ROBIN BUCKLEY

    ROBIN BUCKLEY

    𝓛ove me anyway + wlw.

    ROBIN BUCKLEY
    c.ai

    You never meant for it to feel like a confession, but somehow loving Robin Buckley always did. It was something you held at the back of your throat, like a secret you were scared the world would ruin if you said it too loudly.

    She sits on her bedroom floor now, legs crossed, turning a newly-developed Polaroid in her fingers. It’s you. mid-laugh, sunlight across your cheekbones. and she hides it quickly in the nightstand like she’s doing something forbidden. The two of you are still quiet love, still secret, still something that lives between shadows and shared glances.

    “I like this one,” she murmurs, brushing her thumb over the edge before closing the drawer with a soft click. “For safekeeping.” Her voice fills your chest with that warm, aching pressure. Because she means it. She always does.

    Sometimes you forget how far you’ve come. How you used to freeze if she looked at you too long. How you pulled your sleeves over your hands, ducked your head, hid every inch of skin like it was something shameful. Robin never pushed. She just sat beside you, letting her shoulder rest against yours, whispering jokes until you let out a laugh you didn’t mean to share.

    Back then — summer camp. she tried to talk to you, and you shut her down with all the precision of someone terrified of being seen. It’s embarrassing to look back on. You avoided her like she was danger not safety. But she kept trying anyway. Quietly. Gently.

    “You still love me for some reason,” you say now, half-teasing, half-raw. She glances up, eyes soft. “For every reason.”

    Autumn came. December went. She asked you to that stupid high school dance in the gym with the flickering lights and streamers that smelled like plastic. You turned her down before she even finished the sentence. She laughed it off. You went home and cried into your pillow because you wanted to say yes so badly it hurt.

    You never apologized. Robin never asked you to.
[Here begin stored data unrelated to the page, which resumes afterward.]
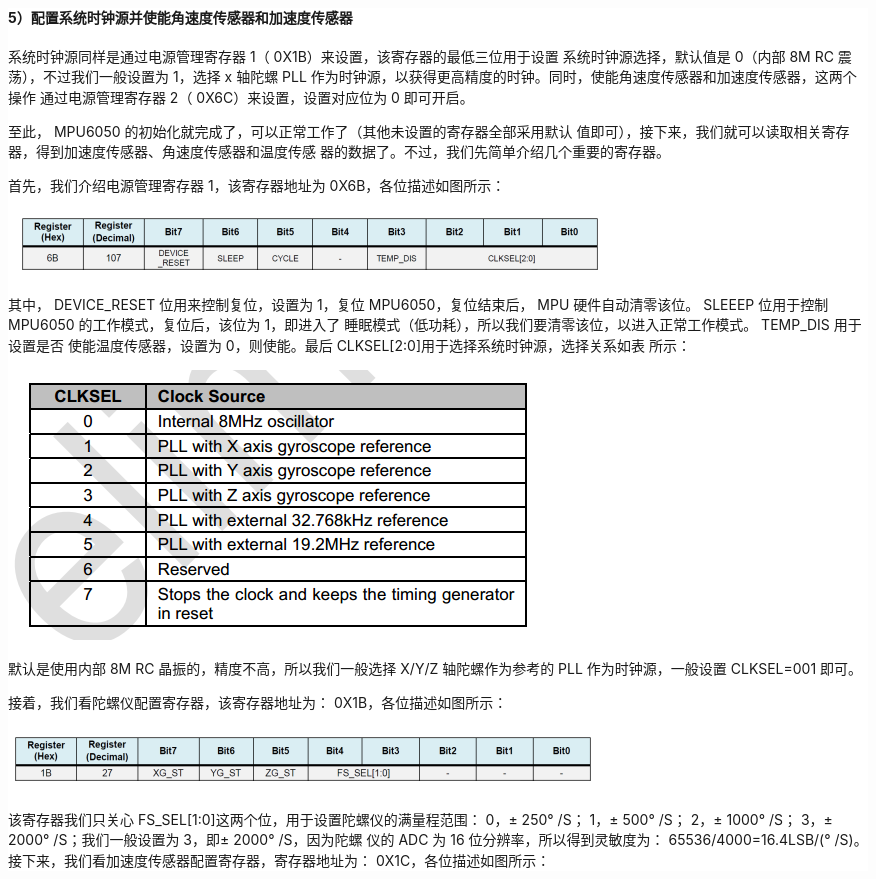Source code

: #### 5）配置系统时钟源并使能角速度传感器和加速度传感器

系统时钟源同样是通过电源管理寄存器 1（ 0X1B）来设置，该寄存器的最低三位用于设置
系统时钟源选择，默认值是 0（内部 8M RC 震荡），不过我们一般设置为 1，选择 x 轴陀螺 PLL
作为时钟源，以获得更高精度的时钟。同时，使能角速度传感器和加速度传感器，这两个操作
通过电源管理寄存器 2（ 0X6C）来设置，设置对应位为 0 即可开启。

至此， MPU6050 的初始化就完成了，可以正常工作了（其他未设置的寄存器全部采用默认
值即可），接下来，我们就可以读取相关寄存器，得到加速度传感器、角速度传感器和温度传感
器的数据了。不过，我们先简单介绍几个重要的寄存器。

首先，我们介绍电源管理寄存器 1，该寄存器地址为 0X6B，各位描述如图所示：

![](/img/wiki/mpu-6050-02.png)

其中， DEVICE_RESET 位用来控制复位，设置为 1，复位 MPU6050，复位结束后， MPU
硬件自动清零该位。 SLEEEP 位用于控制 MPU6050 的工作模式，复位后，该位为 1，即进入了
睡眠模式（低功耗），所以我们要清零该位，以进入正常工作模式。 TEMP_DIS 用于设置是否
使能温度传感器，设置为 0，则使能。最后 CLKSEL[2:0]用于选择系统时钟源，选择关系如表
所示：

![](/img/wiki/mpu-6050-03.png)

默认是使用内部 8M RC 晶振的，精度不高，所以我们一般选择 X/Y/Z 轴陀螺作为参考的
PLL 作为时钟源，一般设置 CLKSEL=001 即可。

接着，我们看陀螺仪配置寄存器，该寄存器地址为： 0X1B，各位描述如图所示：

![](/img/wiki/mpu-6050-04.png)

该寄存器我们只关心 FS_SEL[1:0]这两个位，用于设置陀螺仪的满量程范围： 0，± 250° /S；
1，± 500° /S； 2，± 1000° /S； 3，± 2000° /S；我们一般设置为 3，即± 2000° /S，因为陀螺
仪的 ADC 为 16 位分辨率，所以得到灵敏度为： 65536/4000=16.4LSB/(° /S)。
接下来，我们看加速度传感器配置寄存器，寄存器地址为： 0X1C，各位描述如图所示：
    Now, sometimes, on the rare nights when your brain gets too loud and you wander in your sleep, she wordlessly guides you back to bed. A hand at your waist. A whisper of your name. A warmth that never demands anything in return.

    “I don’t wanna talk,” you mumble some nights, exhausted from a world that feels too sharp. “I know,” she always answers — and still calls, still checks in, still refuses to let you drift too far away from her.

    Tonight, she leans her head on your shoulder, her curls brushing your collarbone. “After all this time,” she breathes, “I was right about you.”

    You swallow. “About what?” “That you were always good. Just scared.”

    You don’t know why the words make your chest ache, but they do. Maybe because she sees you fully, painfully, beautifully. And she still loves you anyway.

    “Take more Polaroids with me?” she asks. “I need new ones to hide.” You nod, smiling. “Yeah. As many as you want.”

    Her fingers lace with yours, warm and sure.

    And in that tiny bedroom, with soft light glowing against the walls, you finally understand the truth she’s been holding for years:

    She loved you long before you were ready. And she never stopped. Not once. Not ever.